Posted December 6, 2023 at 10:11 pm EST.

Bitcoin developers have released the latest upgrade to Bitcoin Core, the underlying software that runs the blockchain of the largest cryptocurrency by market capitalization.

The ‘v26.0’ upgrade will introduce a new Bitcoin P2P transport protocol called v2, which will address many of the drawbacks that prevail in the current version, particularly in the context of attackers.

Some of these issues include unauthenticated connections, potential incursions to privacy based on the way data is relayed, and eclipse attacks that misdirect miners to accept invalid or confirmed transactions that could lead to a double-spend attack. 

The v2 protocol would set up an encrypted connection between two nodes, impeding eavesdropping by forcing an attacker to become active, and in a sense be discovered by network participants. 

“Our goal includes making opportunistic encryption ubiquitously available, as that provides the best defense against large-scale attacks,” wrote the developers. 

Some of the other features include faster node bootstrapping with a UTXO snapshot, which would bring nodes online instantly, as opposed to a full sync which could take hours.

Some Bitcoin developers have indicated that the next version of Bitcoin Core, v27, might mark the end of the Bitcoin Ordinals’ inscriptions. 

The surge in popularity of these inscriptions has led to high levels of congestion on the network of late, and Bitcoin Core developer Luke Dashjr claims that these inscriptions are spamming the blockchain by exploiting a vulnerability in the software.

The bug fix was recently fixed in an upgrade to Bitcoin Knots, which is a derivative of Bitcoin Core with a collection of improvements backported from and sometimes maintained outside of the master git tree.

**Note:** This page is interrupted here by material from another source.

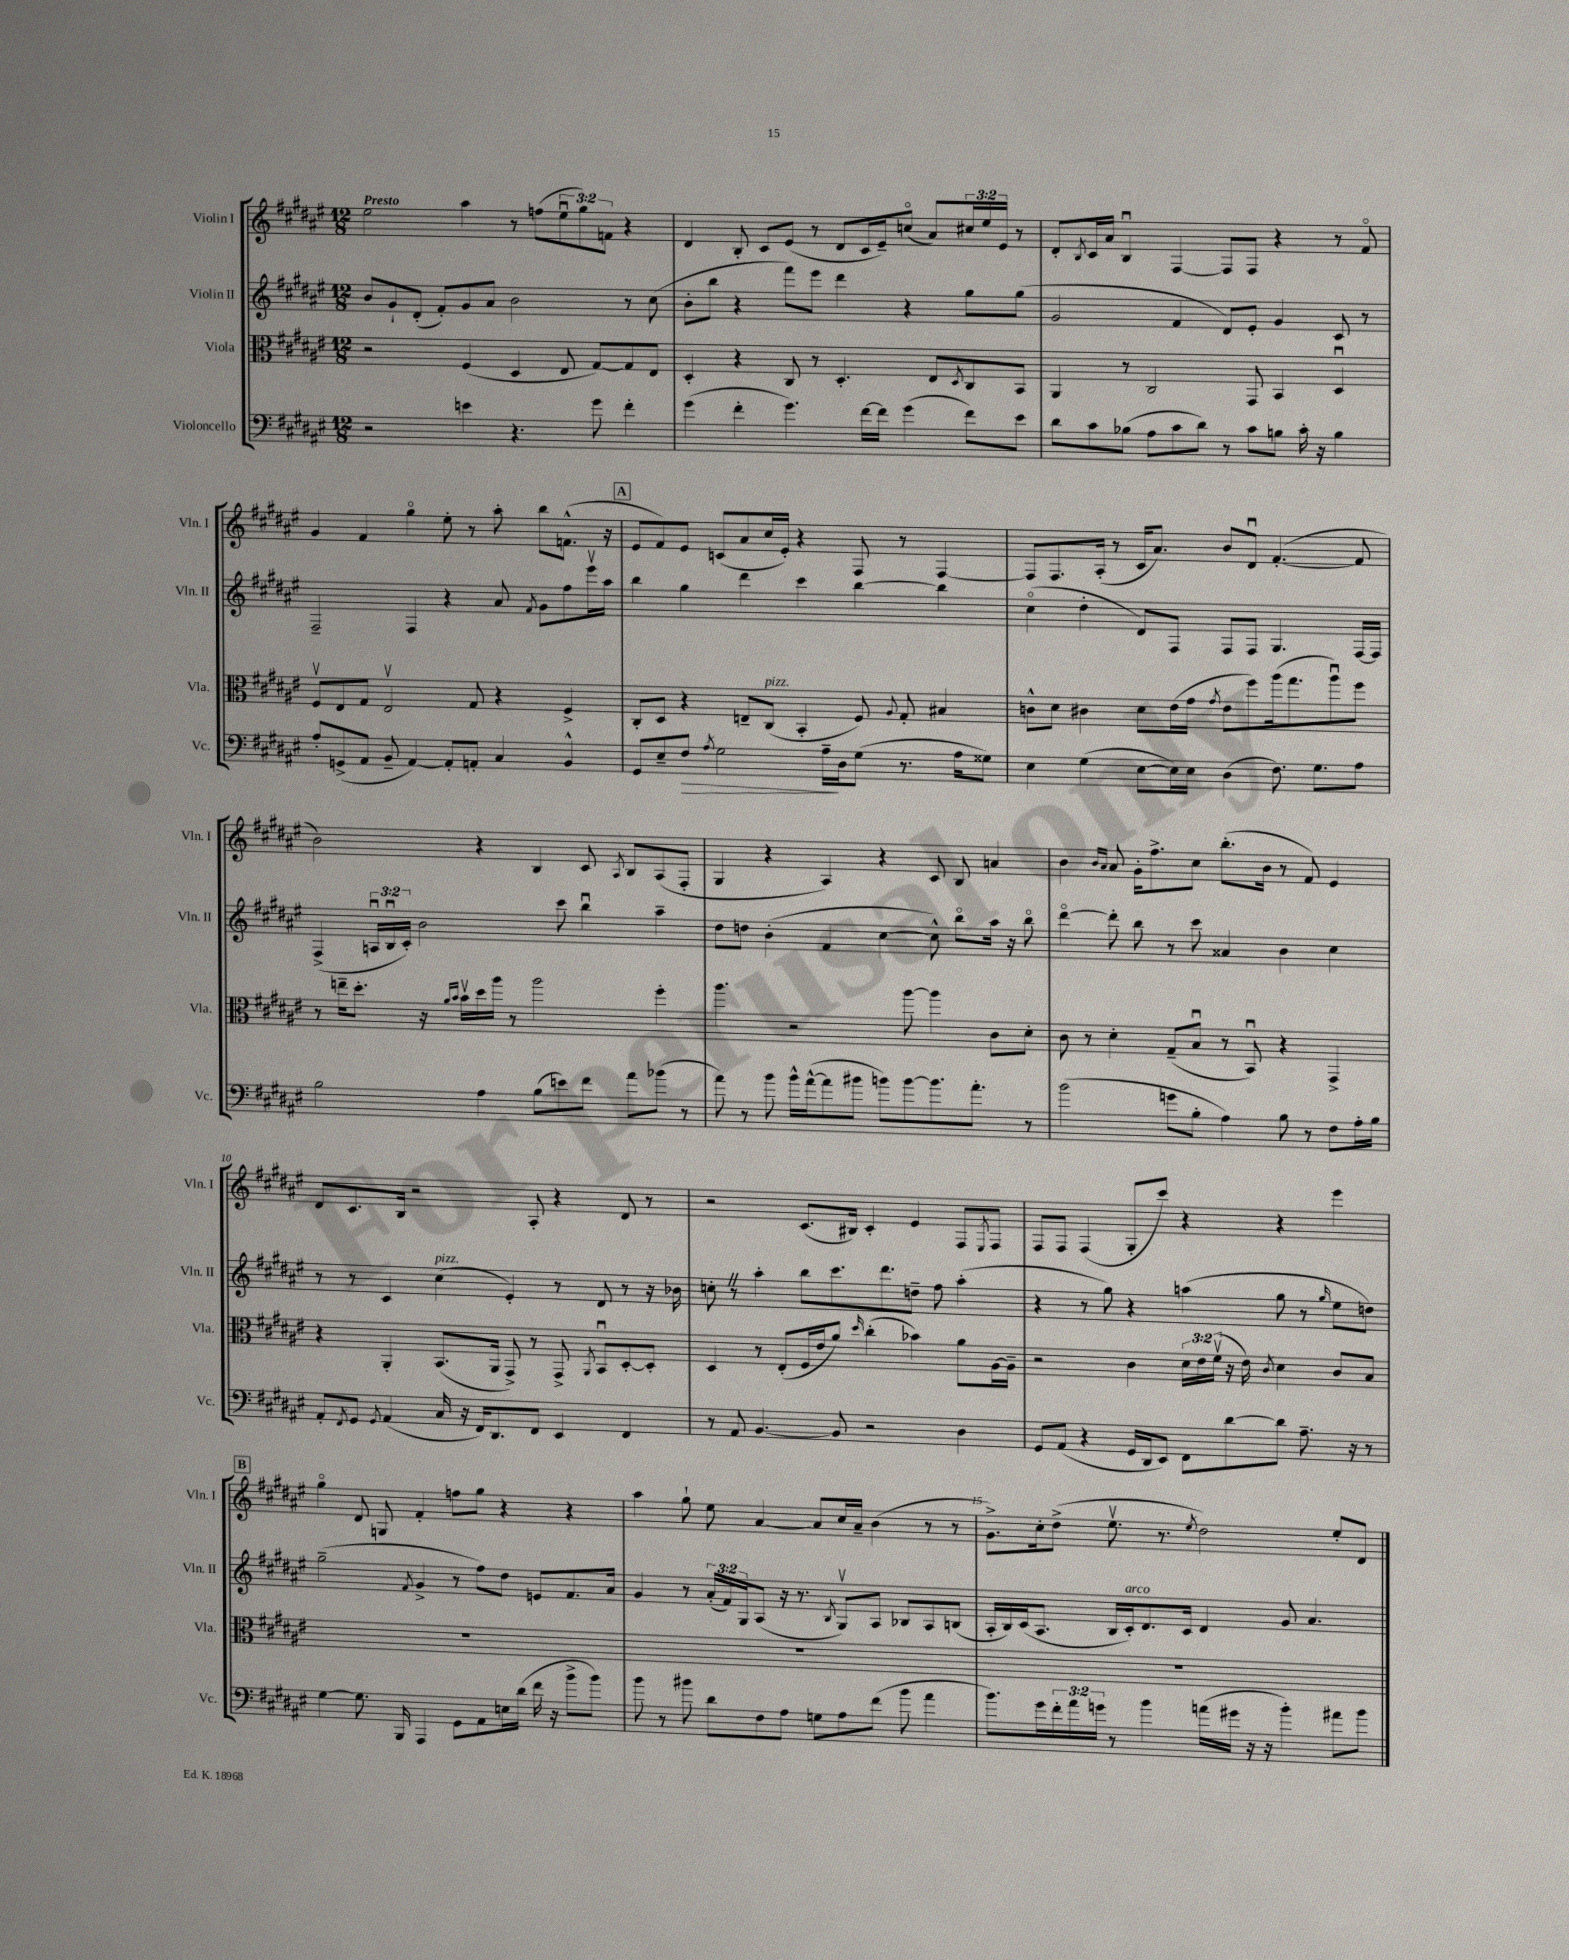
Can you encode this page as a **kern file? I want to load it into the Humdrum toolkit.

Some of its features, however, have not been tested to the same extent as they have in Bitcoin Core.

Ocean, a decentralized mining Bitcoin protocol, said it had implemented the Bitcoin Knots upgrade which would address the “long-standing vulnerability exploited by modern spammers.”

However, some Bitcoin proponents viewed the move as “pro-censorship” and criticized Ocean for filtering these transactions.

On the other hand, Dashjr, who is also the chief technology officer at Ocean, still claims that Ordinals have been “an attack on Bitcoin from the start” and the damage it’s doing to Bitcoin is “huge and irreversible.”